Faith grinned impishly at her expression. “I just e-mailed her yesterday to check on your progress. She said, and I quote, ‘She doesn’t suck.’ Coming from her that’s high praise indeed.”
Miranda went from outrage at the idea of the two vampires discussing her performance to the warm glow of pride—Faith wasn’t kidding about Sophie’s penchant for criticism, but it meant that when she gave a compliment, it was a real one, and a rare thing.
“You haven’t . . . you haven’t told David what I’m doing, have you? He’d just worry.”
“No. We don’t talk about you at all. In fact we don’t talk much, period, these days. He’s been hell-bent on finishing the network and getting it installed. He’s a man possessed, and he looks like absolute hell, but you know how he is when he gets the bit between his teeth about something.” Faith saw her look and added, “He’s feeding, and sleeping. I make him. But that’s about it. There’ve been two more attacks this past month, and he feels like it’s a race against time.”
“I should be there,” Miranda muttered. “I could help. I could help track them down with the things Sophie’s teaching me.”
Faith’s eyes narrowed. “Don’t get any vigilante ideas in your head, missy. The Prime sent you away from the Haven to keep you from getting mixed up in this. He’d have my ass on a platter—and Lindsay’s—if you got in trouble.”
“Lindsay?”
The Second cleared her throat. “The Elite who is absolutely not keeping guard over your apartment at a discreet distance.”
Miranda rolled her eyes. “Oh, like I didn’t know about her. She follows me everywhere. You think I don’t know when a vampire’s tailing me now? I’ve had to stop myself from waving at her. I’d hate for her to feel like she’s not doing her job.”
Faith’s smile returned. “She won’t hear it from me.”
“Whatever. But you know, you still haven’t told me how you know Sophie. Did you meet in California?”
She started to reply, but suddenly her com beeped. Faith frowned and said, “This is Faith.”
“Second, your presence is required at a disturbance at Westgate and Porter.”
“Situation code?”
“Alpha Seven.”
“Shit,” Faith said. “Has the Prime been called in?”
“Not yet.”
“I’ll do it. I’ll meet you there in twenty.”
“Elite Twelve out.”
Miranda’s stomach flipped. Alpha Seven was the code for a body found: human, suspected murder by vampire. The insurgents had struck again.
Faith held Miranda’s eyes as she said into her com, “Star-one.”
Her heart did a pirouette in her chest at the low, familiar voice. “I’m on my way, Faith.”
The Second rose quickly and grabbed her coat. “I have to go,” she said apologetically.
“I know. I understand. Just tell me what happens, okay? E-mail me.”

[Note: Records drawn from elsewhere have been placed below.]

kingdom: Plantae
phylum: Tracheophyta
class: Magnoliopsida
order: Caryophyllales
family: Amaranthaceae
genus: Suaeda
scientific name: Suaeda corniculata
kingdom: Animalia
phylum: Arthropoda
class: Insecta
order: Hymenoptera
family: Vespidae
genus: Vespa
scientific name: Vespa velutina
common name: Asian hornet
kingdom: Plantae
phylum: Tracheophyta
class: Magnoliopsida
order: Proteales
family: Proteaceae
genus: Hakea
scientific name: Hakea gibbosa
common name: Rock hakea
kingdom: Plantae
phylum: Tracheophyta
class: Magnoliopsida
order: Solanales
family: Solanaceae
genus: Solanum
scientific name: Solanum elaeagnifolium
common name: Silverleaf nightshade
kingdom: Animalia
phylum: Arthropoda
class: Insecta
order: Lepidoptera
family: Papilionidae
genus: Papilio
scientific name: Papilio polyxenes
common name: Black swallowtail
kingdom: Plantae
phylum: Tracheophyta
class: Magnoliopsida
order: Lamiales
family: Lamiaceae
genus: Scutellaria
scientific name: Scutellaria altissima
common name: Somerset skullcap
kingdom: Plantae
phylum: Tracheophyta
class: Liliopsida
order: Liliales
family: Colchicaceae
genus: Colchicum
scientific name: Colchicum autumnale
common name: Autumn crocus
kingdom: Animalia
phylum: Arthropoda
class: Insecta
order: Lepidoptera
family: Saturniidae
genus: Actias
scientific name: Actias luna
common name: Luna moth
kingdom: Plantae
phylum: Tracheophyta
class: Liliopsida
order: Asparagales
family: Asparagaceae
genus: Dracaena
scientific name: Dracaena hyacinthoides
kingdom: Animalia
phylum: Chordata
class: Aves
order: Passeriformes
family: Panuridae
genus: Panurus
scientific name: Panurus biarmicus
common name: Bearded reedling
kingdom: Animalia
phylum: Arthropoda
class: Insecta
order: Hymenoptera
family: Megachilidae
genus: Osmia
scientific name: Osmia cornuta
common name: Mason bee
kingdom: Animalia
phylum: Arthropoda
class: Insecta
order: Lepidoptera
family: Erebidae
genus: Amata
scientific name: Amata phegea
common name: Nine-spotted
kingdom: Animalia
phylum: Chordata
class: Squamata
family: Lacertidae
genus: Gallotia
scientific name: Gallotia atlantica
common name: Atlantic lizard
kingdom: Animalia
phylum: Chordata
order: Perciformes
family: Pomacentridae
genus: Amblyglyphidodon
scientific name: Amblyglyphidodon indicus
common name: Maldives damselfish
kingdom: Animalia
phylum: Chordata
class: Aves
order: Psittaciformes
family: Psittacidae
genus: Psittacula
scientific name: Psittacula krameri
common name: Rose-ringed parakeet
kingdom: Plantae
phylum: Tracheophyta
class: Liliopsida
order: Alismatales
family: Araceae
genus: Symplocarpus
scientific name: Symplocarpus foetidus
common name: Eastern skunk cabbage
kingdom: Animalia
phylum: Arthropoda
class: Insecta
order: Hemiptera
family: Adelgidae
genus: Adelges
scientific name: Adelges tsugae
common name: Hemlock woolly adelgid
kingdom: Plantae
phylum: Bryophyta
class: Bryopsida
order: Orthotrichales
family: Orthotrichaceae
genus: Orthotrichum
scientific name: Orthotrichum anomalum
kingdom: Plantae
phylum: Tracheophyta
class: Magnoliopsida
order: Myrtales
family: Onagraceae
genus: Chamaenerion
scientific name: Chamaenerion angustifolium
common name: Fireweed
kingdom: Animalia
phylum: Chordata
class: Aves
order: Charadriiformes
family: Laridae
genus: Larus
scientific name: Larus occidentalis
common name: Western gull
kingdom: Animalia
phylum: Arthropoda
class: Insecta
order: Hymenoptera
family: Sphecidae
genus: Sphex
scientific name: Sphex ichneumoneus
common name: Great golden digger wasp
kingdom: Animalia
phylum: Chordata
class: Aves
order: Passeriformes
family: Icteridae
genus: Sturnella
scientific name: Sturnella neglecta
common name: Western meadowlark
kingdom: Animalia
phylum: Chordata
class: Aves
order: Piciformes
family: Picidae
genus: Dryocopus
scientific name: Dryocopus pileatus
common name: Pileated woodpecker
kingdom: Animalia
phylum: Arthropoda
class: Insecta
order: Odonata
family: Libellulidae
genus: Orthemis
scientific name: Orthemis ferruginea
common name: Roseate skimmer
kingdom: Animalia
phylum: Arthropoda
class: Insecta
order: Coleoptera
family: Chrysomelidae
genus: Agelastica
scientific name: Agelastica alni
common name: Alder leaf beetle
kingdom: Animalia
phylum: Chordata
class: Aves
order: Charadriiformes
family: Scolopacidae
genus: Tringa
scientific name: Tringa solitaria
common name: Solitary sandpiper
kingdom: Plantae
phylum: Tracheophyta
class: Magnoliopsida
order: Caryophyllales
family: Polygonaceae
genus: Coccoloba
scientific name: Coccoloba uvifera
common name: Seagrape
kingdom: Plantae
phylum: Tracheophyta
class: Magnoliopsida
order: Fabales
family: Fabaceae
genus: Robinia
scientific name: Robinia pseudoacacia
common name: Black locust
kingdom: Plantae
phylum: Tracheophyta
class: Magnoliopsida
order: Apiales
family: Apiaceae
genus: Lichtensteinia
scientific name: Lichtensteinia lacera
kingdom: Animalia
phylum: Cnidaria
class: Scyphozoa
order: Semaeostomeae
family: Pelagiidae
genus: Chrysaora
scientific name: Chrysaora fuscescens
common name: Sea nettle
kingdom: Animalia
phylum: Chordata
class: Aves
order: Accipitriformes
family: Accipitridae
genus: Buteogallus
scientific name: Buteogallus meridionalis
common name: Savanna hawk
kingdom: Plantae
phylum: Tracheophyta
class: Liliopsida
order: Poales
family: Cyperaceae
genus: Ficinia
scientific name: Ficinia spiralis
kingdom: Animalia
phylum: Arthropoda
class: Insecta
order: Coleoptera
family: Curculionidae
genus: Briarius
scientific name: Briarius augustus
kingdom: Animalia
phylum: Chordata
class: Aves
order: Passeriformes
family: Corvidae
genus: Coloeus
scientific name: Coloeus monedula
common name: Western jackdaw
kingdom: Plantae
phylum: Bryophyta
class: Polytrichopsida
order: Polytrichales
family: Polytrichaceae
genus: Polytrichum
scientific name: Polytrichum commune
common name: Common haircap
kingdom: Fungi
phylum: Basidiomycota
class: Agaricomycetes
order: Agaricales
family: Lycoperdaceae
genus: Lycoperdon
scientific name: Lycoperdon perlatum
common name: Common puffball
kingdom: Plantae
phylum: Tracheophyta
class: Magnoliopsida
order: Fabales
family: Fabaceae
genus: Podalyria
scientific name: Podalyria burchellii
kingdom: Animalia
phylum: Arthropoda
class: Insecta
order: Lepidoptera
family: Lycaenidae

“I will. Stay safe, Miranda. And remember what I said—don’t do anything stupid. These woods are dark and dangerous.”
Miranda stood in the doorway watching Faith literally break into a run as she hit the sidewalk; in a matter of seconds her shape seemed to blur and vanish.
She shut and locked the door, and though the thought of another murder was at the forefront of her mind, part of her had to admit that it made her feel better to have heard David’s voice again, even just five words to someone else.